As for the Portuguese, they took a completely opposite path : they did not use cruelties, and were soon driven out of all the countries they had discovered ; the Dutch favored the rebellion of those peoples, and benefitted from it. [8]

What prince would envy the fate of these conquerors ? Who would want these conquests on these conditions ? Some were quickly driven out ; the others made wastelands of them, and did the same to their own countries.

It is the fate of heroes to ruin themselves conquering countries that they suddenly lose, or subjugating nations they are themselves obliged to destroy, like that fool who wasted away buying statues which he cast into the sea, and mirrors which he immediately broke. [9]

Paris this 18th day of the moon of Rhamazan 1718

Notes

[1Edition D here adds the following paragraph : “The air becomes charged, like plants, with particles of the soil of every country. It so acts upon us that our temperament is fixed by it. When we are transported into another country, we become ill. Liquids being accustomed to a certain consistency, solids to a certain disposition, both to a certain degree of movement, can no longer tolerate others, and resist adjusting to new conditions.”

[2See letter 114.

[3The Jewish population of Palestine was destroyed in 135 C.E. following a revolt against the emperor Hadrian, who wanted to build a Roman colony in Jerusalem.

[4The author is perhaps referring to the Île de Bourbon [author’s note].

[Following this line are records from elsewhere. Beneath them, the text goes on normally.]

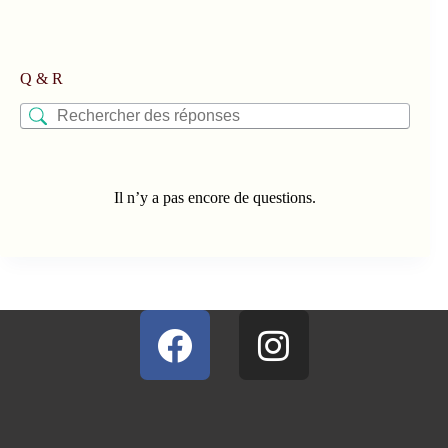
Q & R
Il n’y a pas encore de questions.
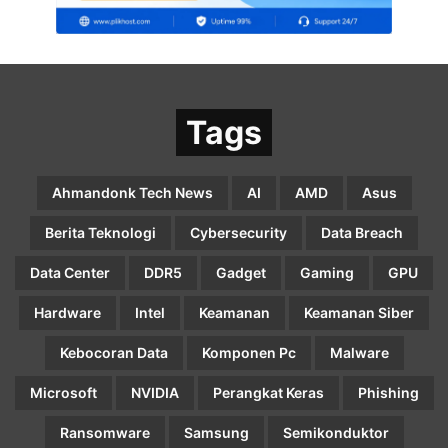
Tags
Ahmandonk Tech News
AI
AMD
Asus
Berita Teknologi
Cybersecurity
Data Breach
Data Center
DDR5
Gadget
Gaming
GPU
Hardware
Intel
Keamanan
Keamanan Siber
Kebocoran Data
Komponen Pc
Malware
Microsoft
NVIDIA
Perangkat Keras
Phishing
Ransomware
Samsung
Semikonduktor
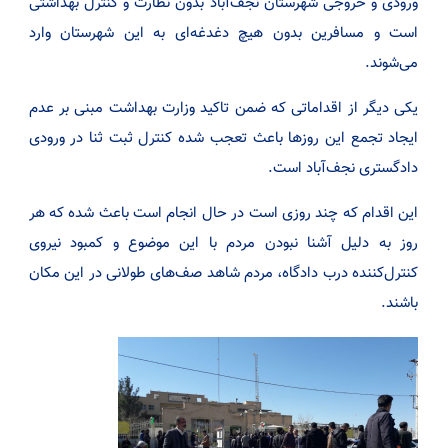
ورودی و خروجی شهرستان نجف‌آباد بدون نظارت و کنترل بهداشتی
است و مسافرین بدون هیچ دغدغه‌ای به این شهرستان وارد
می‌شوند.
یکی دیگر از اقداماتی که ضمن تاکید وزارت بهداشت مبنی بر عدم
ایجاد تجمع این روزها باعث تعجب شده کنترل ثبت ثنا در ورودی
دادگستری نجف‌آباد است.
این اقدام که چند روزی است در حال انجام است باعث شده که هر
روز به دلیل آشنا نبودن مردم با این موضوع و کمبود نیروی
کنترل‌کننده درب دادگاه، مردم شاهد صف‌های طولانی در این مکان
باشند.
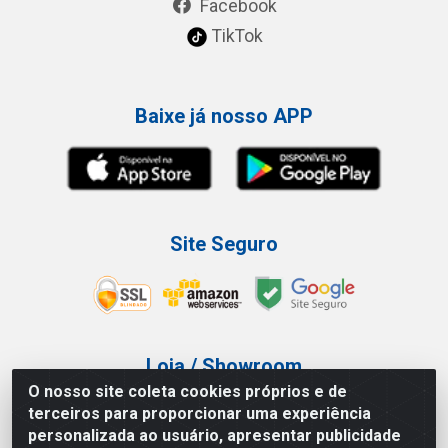
Facebook
TikTok
Baixe já nosso APP
Site Seguro
Loja / Showroom
O nosso site coleta cookies próprios e de
Tel.: (11) 3227-0546
terceiros para proporcionar uma experiência
Av Vautier, 587/597 - Pari - São Paulo/SP
personalizada ao usuário, apresentar publicidade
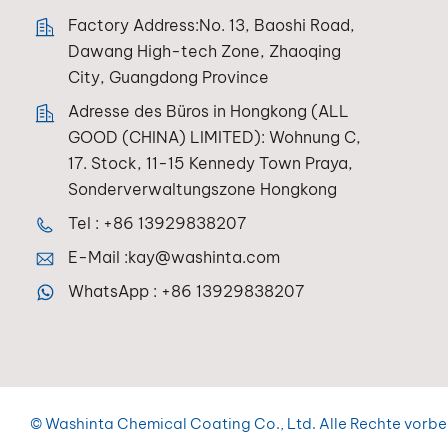
Factory Address:No. 13, Baoshi Road,
Dawang High-tech Zone, Zhaoqing
City, Guangdong Province
Adresse des Büros in Hongkong (ALL
GOOD (CHINA) LIMITED): Wohnung C,
17. Stock, 11-15 Kennedy Town Praya,
Sonderverwaltungszone Hongkong
Tel :
+86 13929838207
E-Mail :
kay@washinta.com
WhatsApp :
+86 13929838207
© Washinta Chemical Coating Co., Ltd. Alle Rechte vorbe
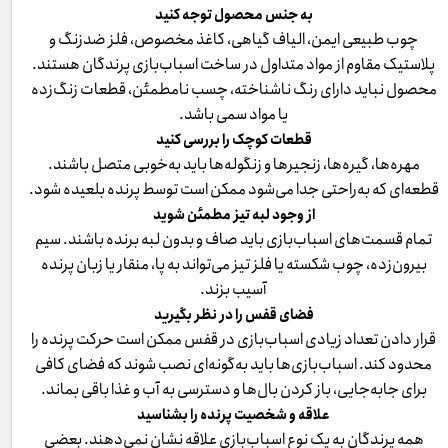
به جنس محصول توجه کنید
چوب طبیعی ایمن، الیاف گیاهی، کاغذ مخصوص، فلز ضدزنگ و
پلاستیک مقاوم از مواد متداول در ساخت اسباب‌بازی پرندگان هستند.
محصول نباید دارای رنگ ناشناخته، چسب نامطمئن، قطعات زنگ‌زده
یا مواد سمی باشد.
قطعات کوچک را بررسی کنید
مهره‌ها، گیره‌ها، زنجیرها و زنگوله‌ها باید به‌خوبی متصل باشند.
قطعه‌ای که به‌راحتی جدا می‌شود ممکن است توسط پرنده بلعیده شود.
از وجود لبه تیز مطمئن شوید
تمام قسمت‌های اسباب‌بازی باید صاف و بدون لبه برنده باشند. سیم
بیرون‌زده، چوب شکسته یا فلز تیز می‌تواند به پا، منقار یا زبان پرنده
آسیب بزند.
فضای قفس را در نظر بگیرید
قرار دادن تعداد زیادی اسباب‌بازی در قفس ممکن است حرکت پرنده را
محدود کند. اسباب‌بازی‌ها باید به‌گونه‌ای نصب شوند که فضای کافی
برای جابه‌جایی، باز کردن بال‌ها و دسترسی به آب و غذا باقی بماند.
علاقه و شخصیت پرنده را بشناسید
همه پرندگان به یک نوع اسباب‌بازی علاقه نشان نمی‌دهند. بعضی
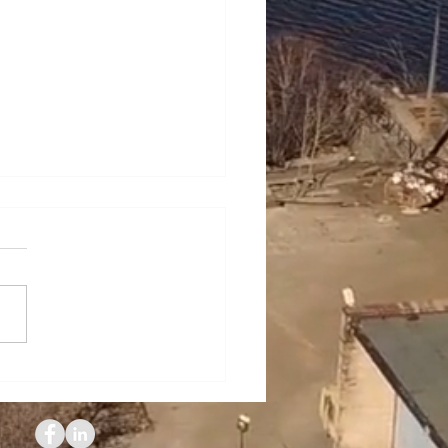
dia Diéguez,
nistrative Manager de
h: "Es un placer formar
e de FRESH"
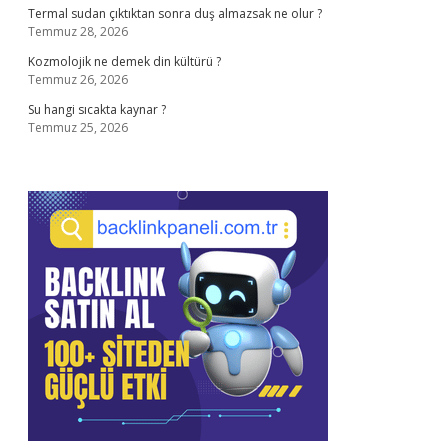
Termal sudan çıktıktan sonra duş almazsak ne olur ?
Temmuz 28, 2026
Kozmolojik ne demek din kültürü ?
Temmuz 26, 2026
Su hangi sıcakta kaynar ?
Temmuz 25, 2026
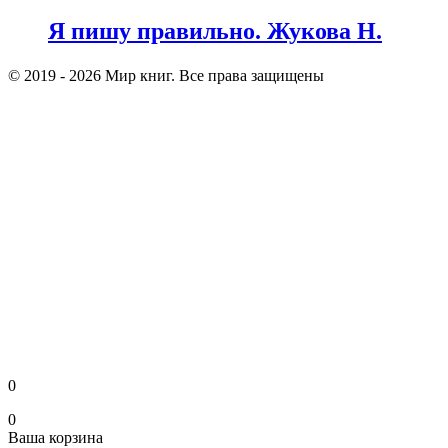
Я пишу правильно. Жукова Н.
© 2019 - 2026 Мир книг. Все права защищены
0
0
Ваша корзина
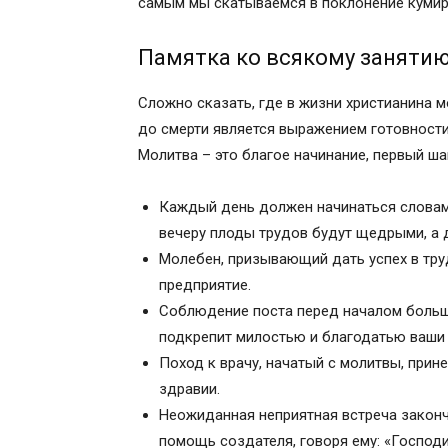
самым мы скатываемся в поклонение кумира
Святая молитва помощи перед началом
Молитва перед начинанием: по вере по
Памятка ко всякому занятию
Памятка ко всякому занятию правосла
Сильная молитва Ангелу-Хранителю дл
Сложно сказать, где в жизни христианина м
Молитва мученику Трифону об успехе и
до смерти является выражением готовност
В помощь перед работой
Молитва – это благое начинание, первый ша
Молитва первая
Молитва вторая
Каждый день должен начинаться словами:
Зачем человеку молиться?
вечеру плоды трудов будут щедрыми, а 
Когда читать молитву?
Молебен, призывающий дать успех в тру
Молитва Третья
предприятие.
Все случаи, когда можно молиться
Соблюдение поста перед началом больш
Подать церковную записку (поминовен
подкрепит милостью и благодатью ваши 
Поход к врачу, начатый с молитвы, прин
здравии.
Неожиданная неприятная встреча законч
помощь создателя, говоря ему: «Господи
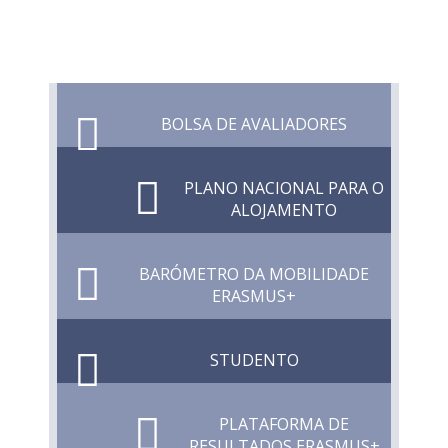
BOLSA DE AVALIADORES
PLANO NACIONAL PARA O
ALOJAMENTO
BARÓMETRO DA MOBILIDADE
ERASMUS+
STUDENTO
PLATAFORMA DE
RESULTADOS ERASMUS+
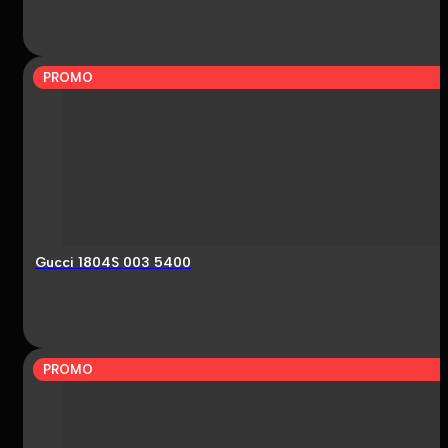
PROMO
Gucci 1804S 003 5400
PROMO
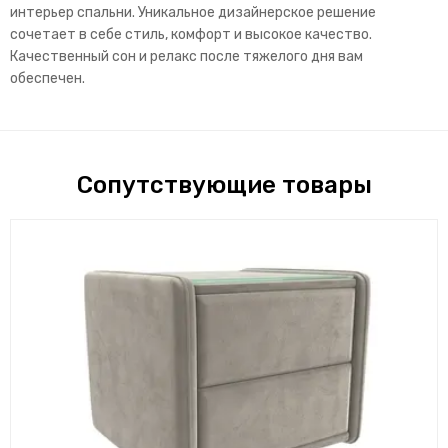
интерьер спальни. Уникальное дизайнерское решение
сочетает в себе стиль, комфорт и высокое качество.
Качественный сон и релакс после тяжелого дня вам
обеспечен.
Сопутствующие товары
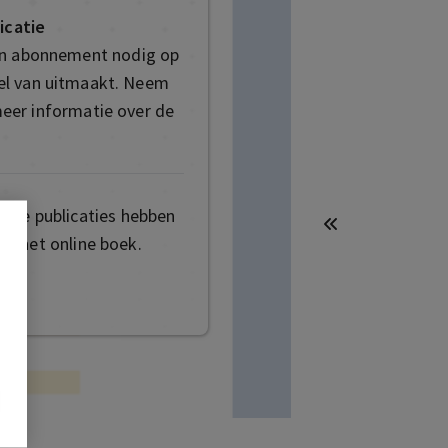
icatie
en abonnement nodig op
deel van uitmaakt. Neem
eer informatie over de
mige publicaties hebben
t het online boek.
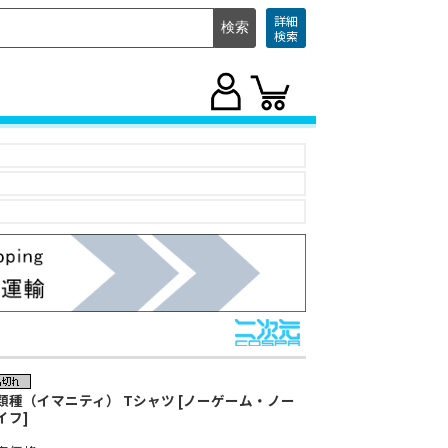
詳細
検索
類種（イマニティ） Tシャツ [ノーゲーム・ノー
イフ]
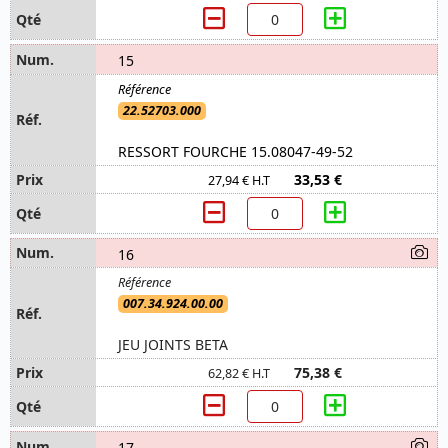
15
22.52703.000
RESSORT FOURCHE 15.08047-49-52
33,53 €
27,94 € H.T
16
007.34.924.00.00
JEU JOINTS BETA
75,38 €
62,82 € H.T
17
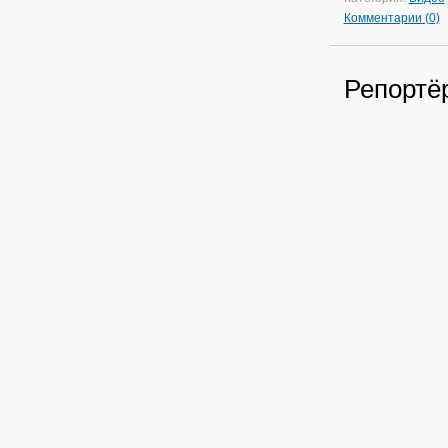
Комментарии (0)
Репортёр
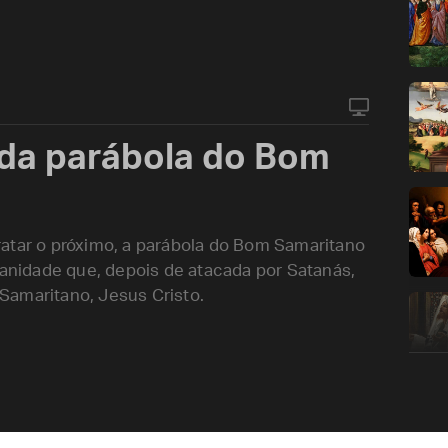
l da parábola do Bom
atar o próximo, a parábola do Bom Samaritano
manidade que, depois de atacada por Satanás,
Samaritano, Jesus Cristo.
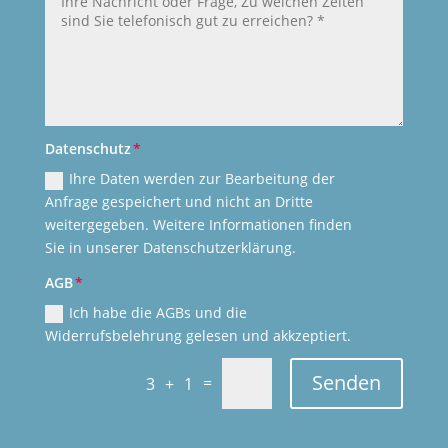
Datenschutz
Ihre Daten werden zur Bearbeitung der
Anfrage gespeichert und nicht an Dritte
weitergegeben. Weitere Informationen finden
Sie in unserer Datenschutzerklärung.
AGB
Ich habe die AGBs und die
Widerrufsbelehrung gelesen und akkzeptiert.
Senden
=
3 + 1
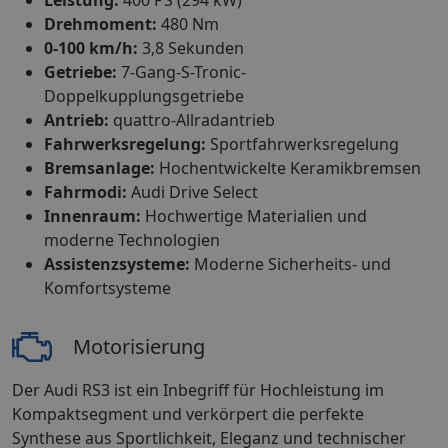
Drehmoment:
480 Nm
0-100 km/h:
3,8 Sekunden
Getriebe:
7-Gang-S-Tronic-
Doppelkupplungsgetriebe
Antrieb:
quattro-Allradantrieb
Fahrwerksregelung:
Sportfahrwerksregelung
Bremsanlage:
Hochentwickelte Keramikbremsen
Fahrmodi:
Audi Drive Select
Innenraum:
Hochwertige Materialien und
moderne Technologien
Assistenzsysteme:
Moderne Sicherheits- und
Komfortsysteme
Motorisierung
Der Audi RS3 ist ein Inbegriff für Hochleistung im
Kompaktsegment und verkörpert die perfekte
Synthese aus Sportlichkeit, Eleganz und technischer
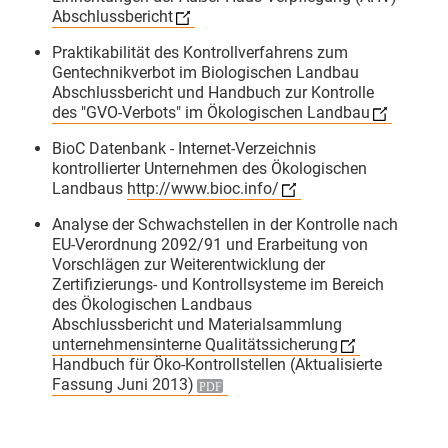
Tag 2 beim Basiskurs Bio-Kontrolle
Abschlussbericht
an der Uni Gießen – die Praxis! 🌾
🔍
Praktikabilität des Kontrollverfahrens zum
Gentechnikverbot im Biologischen Landbau
Nach den theoretischen
Abschlussbericht und Handbuch zur Kontrolle
Grundlagen sind wir heute direkt in
des "GVO-Verbots" im Ökologischen Landbau
die konkrete Anwendung
BioC Datenbank - Internet-Verzeichnis
eingestiegen. Die zentrale Frage:
kontrollierter Unternehmen des Ökologischen
Wie setzen wir die gesetzlichen
Landbaus
http://www.bioc.info/
Vorgaben im echten Kontrollalltag
Analyse der Schwachstellen in der Kontrolle nach
um?
EU-Verordnung 2092/91 und Erarbeitung von
Auf der heutigen Agenda standen
Vorschlägen zur Weiterentwicklung der
Zertifizierungs- und Kontrollsysteme im Bereich
spannende Themen:
des Ökologischen Landbaus
Bio in der AHV: Eintauchen in die
Abschlussbericht und Materialsammlung
Kontrollen der Außer-Haus-
unternehmensinterne Qualitätssicherung
Verpflegung. Gerade mit den
Handbuch für Öko-Kontrollstellen (Aktualisierte
Fassung Juni 2013)
aktuellen Entwicklungen rund um
die Bio-AHV-Verordnung ist das ein
wichtiges Schlüsselthema.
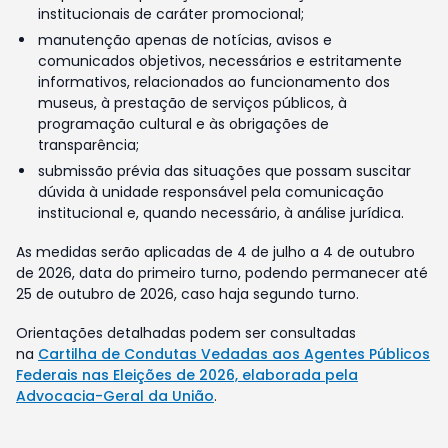
institucionais de caráter promocional;
manutenção apenas de notícias, avisos e
comunicados objetivos, necessários e estritamente
informativos, relacionados ao funcionamento dos
museus, à prestação de serviços públicos, à
programação cultural e às obrigações de
transparência;
submissão prévia das situações que possam suscitar
dúvida à unidade responsável pela comunicação
institucional e, quando necessário, à análise jurídica.
As medidas serão aplicadas de 4 de julho a 4 de outubro
de 2026, data do primeiro turno, podendo permanecer até
25 de outubro de 2026, caso haja segundo turno.
Orientações detalhadas podem ser consultadas
na
Cartilha de Condutas Vedadas aos Agentes Públicos
Federais nas Eleições de 2026, elaborada pela
Advocacia-Geral da União
.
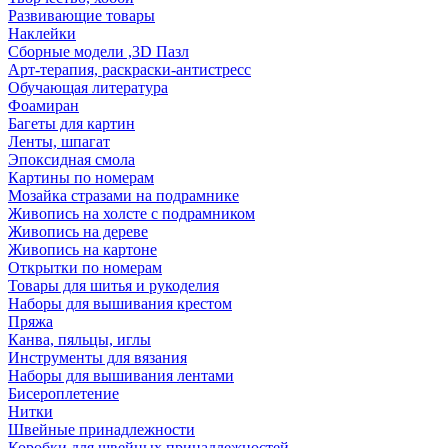
Развивающие товары
Наклейки
Сборные модели ,3D Пазл
Арт-терапия, раскраски-антистресс
Обучающая литература
Фоамиран
Багеты для картин
Ленты, шпагат
Эпоксидная смола
Картины по номерам
Мозайка стразами на подрамнике
Живопись на холсте с подрамником
Живопись на дереве
Живопись на картоне
Открытки по номерам
Товары для шитья и рукоделия
Наборы для вышивания крестом
Пряжа
Канва, пяльцы, иглы
Инструменты для вязания
Наборы для вышивания лентами
Бисероплетение
Нитки
Швейные принадлежности
Коробки для швейных принадлежностей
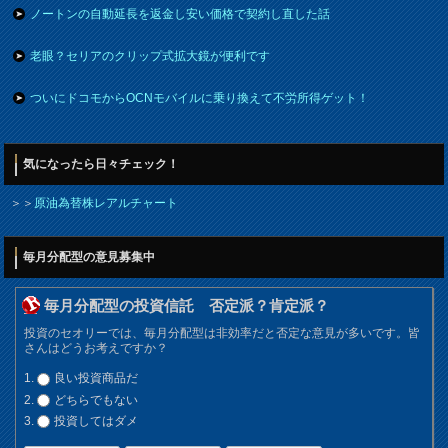
ノートンの自動延長を返金し安い価格で契約し直した話
老眼？セリアのクリップ式拡大鏡が便利です
ついにドコモからOCNモバイルに乗り換えて不労所得ゲット！
気になったら日々チェック！
＞＞
原油為替株レアルチャート
毎月分配型の意見募集中
毎月分配型の投資信託 否定派？肯定派？
投資のセオリーでは、毎月分配型は非効率だと否定な意見が多いです。皆
さんはどうお考えですか？
良い投資商品だ
どちらでもない
投資してはダメ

[5The anecdote is drawn from Étienne de Flacourt’s Histoire de la grande île de Madagascar (Paris : Pierre L’Amy, 1658), p. 258-259.

[6The source of the affirmation is not known.

[7The indigenous peoples in some places offered little resistance, notably the Astecs under Moctezuma : for an analysis of this wonderment and fear, see Tzvetan Todorov, “Moctezuma et les signes” in La Conquête de l’Amérique : la question de l’autre (Paris : Seuil, 1982, p. 68-103), and Les Morales de l’histoire (Paris, 1991, p. 88-98).

[8The Dutch took advantage of the annexation of Portugal by Philip II to take Portuguese colonies at the end of the sixteenth century.

[9This allusion has not been identified.